Julie Rehmeyer's August Math Trek column in Science News talks about the Online Encyclopedia of Integer Sequences and its creator Neil Sloane. The OEIS currently has almost 200,000 integer number sequences in an online searchable database. This is a passion for Sloane begun in the mid-1960s while in graduate school.

From the article, "the OEIS ... provides a sequence’s full 'life story.' Along with listing the numbers that form the beginning of a sequence (sometimes hundreds of thousands of them), it gives all the different known ways to generate the sequence, lists references to the sequence in the scientific literature, links to any sites with information about it, cross-references related sequences, provides a graph of the sequence, and even offers a way to listen to the sequence."

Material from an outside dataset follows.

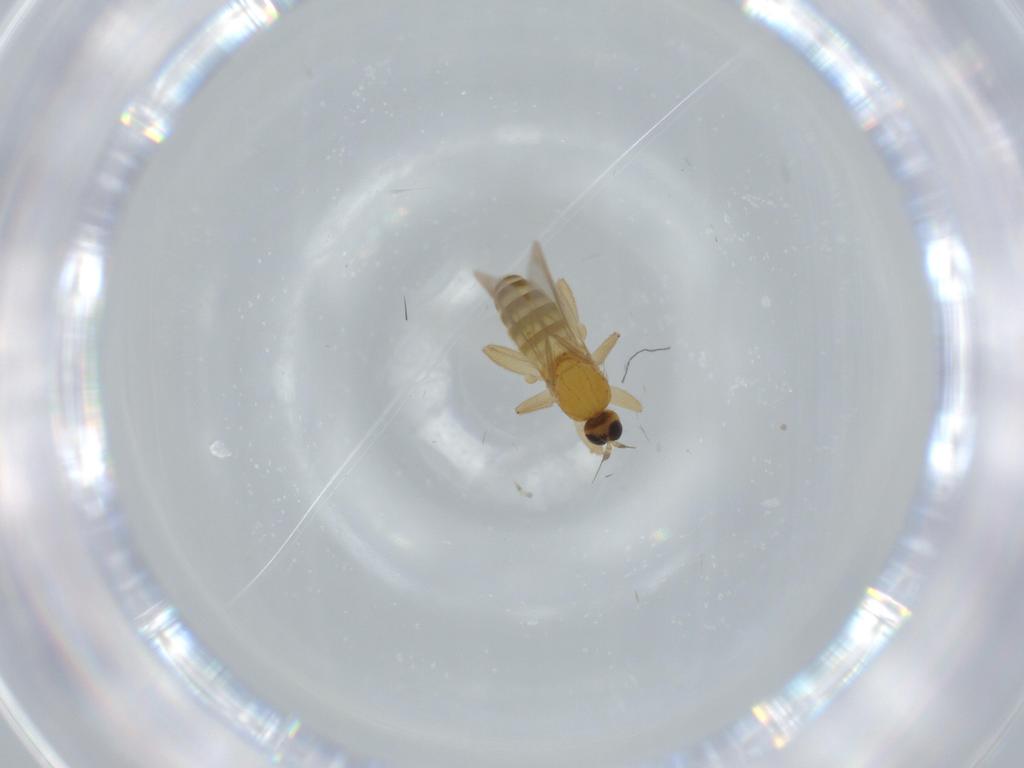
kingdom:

It is very easy to lose yourself for hours in the OEIS so be careful ;-).

Friday, August 6, 2010

Stephen Wolfram on TED

If you haven't already seen it, spend an enjoyable 20 minutes listening and watching Stephen Wolfram's TED talk from February of this year. Note that it will probably take a lot longer than 20 minutes since you will find yourself frequently pausing to catch the Wolfram|Alpha search requests and Mathematica code. Well worth multiple viewings.

Wednesday, July 28, 2010

New Math Standards?

One of the little dramas being played out in California and probably elsewhere has to do with whether the state should adopt the K-12 Common Core standards for mathematics and English developed by a consortium of 48 states, including representatives from California. The Sacramento Bee editorialized that the state should adopt the US math standards, agreeing with 19 of the 21 members of the California Academic Content Standards Commission, the Governor's Office and most of the academic community. The editorial referred to California's "mile-wide, inch-deep" math curriculum as a problem the Common Core addresses. In an Op-Ed piece by the two dissenting members in which they claim the new standards "would gut the state's successful program", they also refer several times to "high-performing foreign countries" teaching to something like California's current "mile-wide" curriculum. Several days later in a point-counterpoint debate, the same arguments were raised.

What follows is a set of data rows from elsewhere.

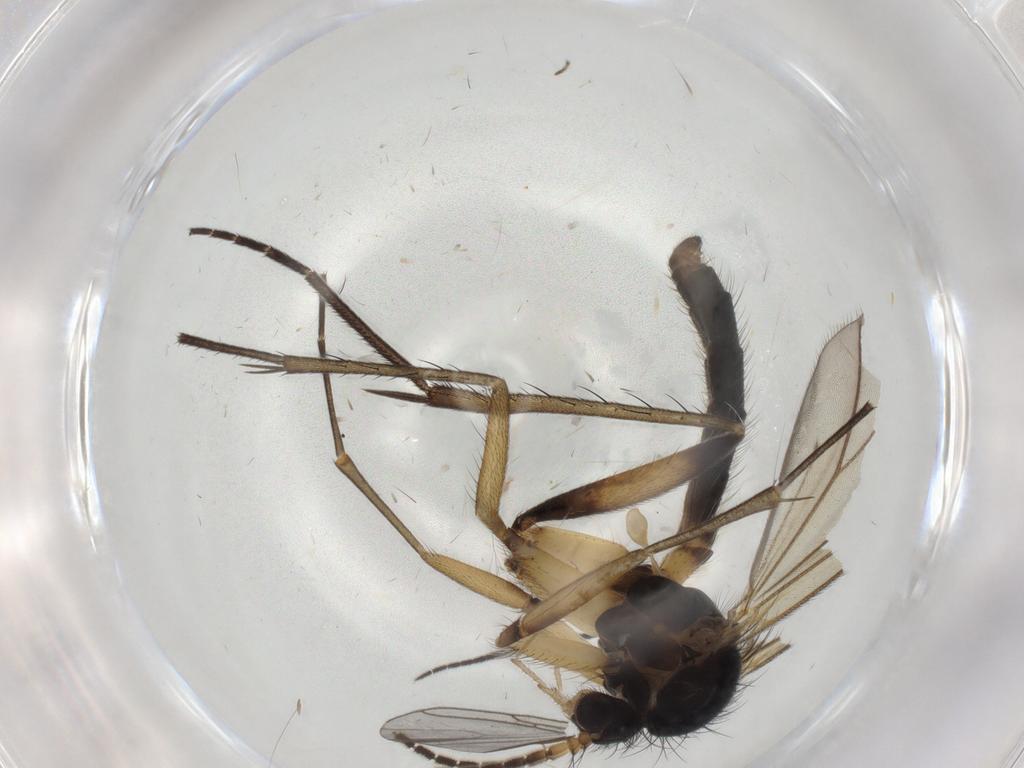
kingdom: Animalia
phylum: Arthropoda
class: Insecta
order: Diptera
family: Sciaridae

In a letter to the editor published on July 28, I pointed out the real problem and the real difference between the US and "high-performing foreign countries" is the length of both the school day and school year:

Fix class time, not standards

Re: "State should adopt U.S. math standards" (Editorials, July 24) and "Proposed math standards unteachable" (Viewpoints, July 24): Both the editorial and op-ed column miss the point.

California's current curriculum is indeed "mile wide, inch deep." The reason it is an "inch deep" is because the school day and school year are too short and because students are not required to take mathematics through 12th grade.

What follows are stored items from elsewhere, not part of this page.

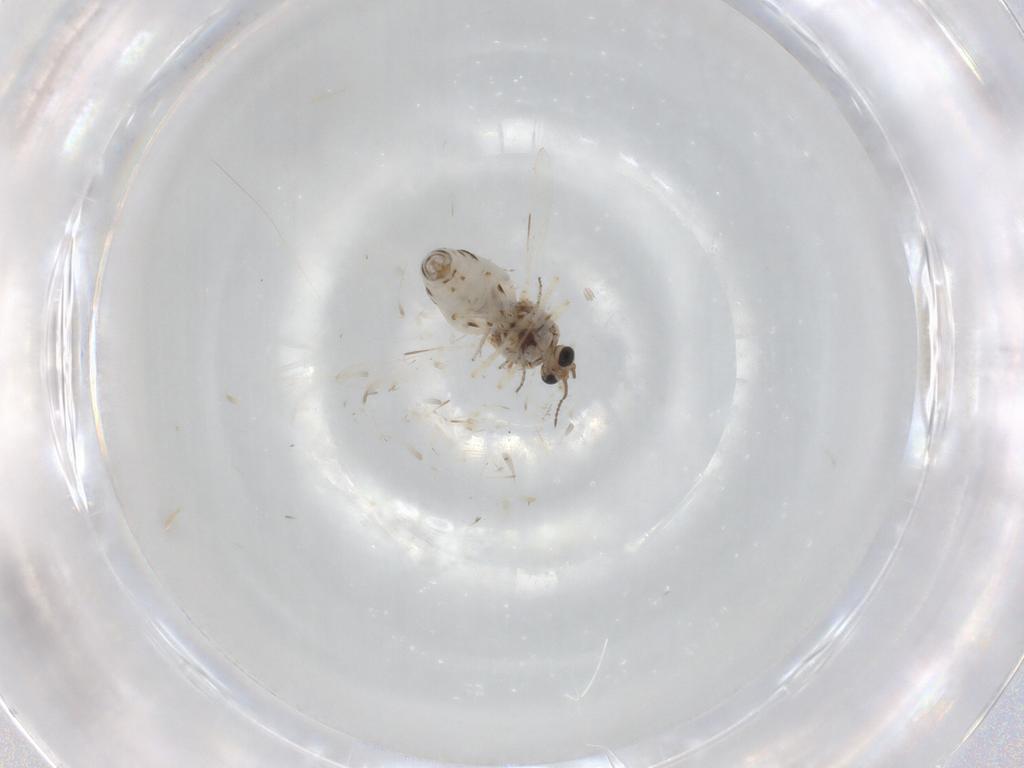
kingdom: Animalia
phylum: Arthropoda
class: Insecta
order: Diptera
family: Ceratopogonidae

"High-performing foreign countries" teach the same breadth of material, but they can teach it better because the school day and school year are longer and students have more years of mathematics instruction.

The state's current system is not a "successful" program, it is just broken differently.

No amount of changed standards or national commission reports will catch us up with the many countries ahead of us in math education; only the realization that, like learning to play well some musical instrument, learning mathematics requires many hours and years of study and practice.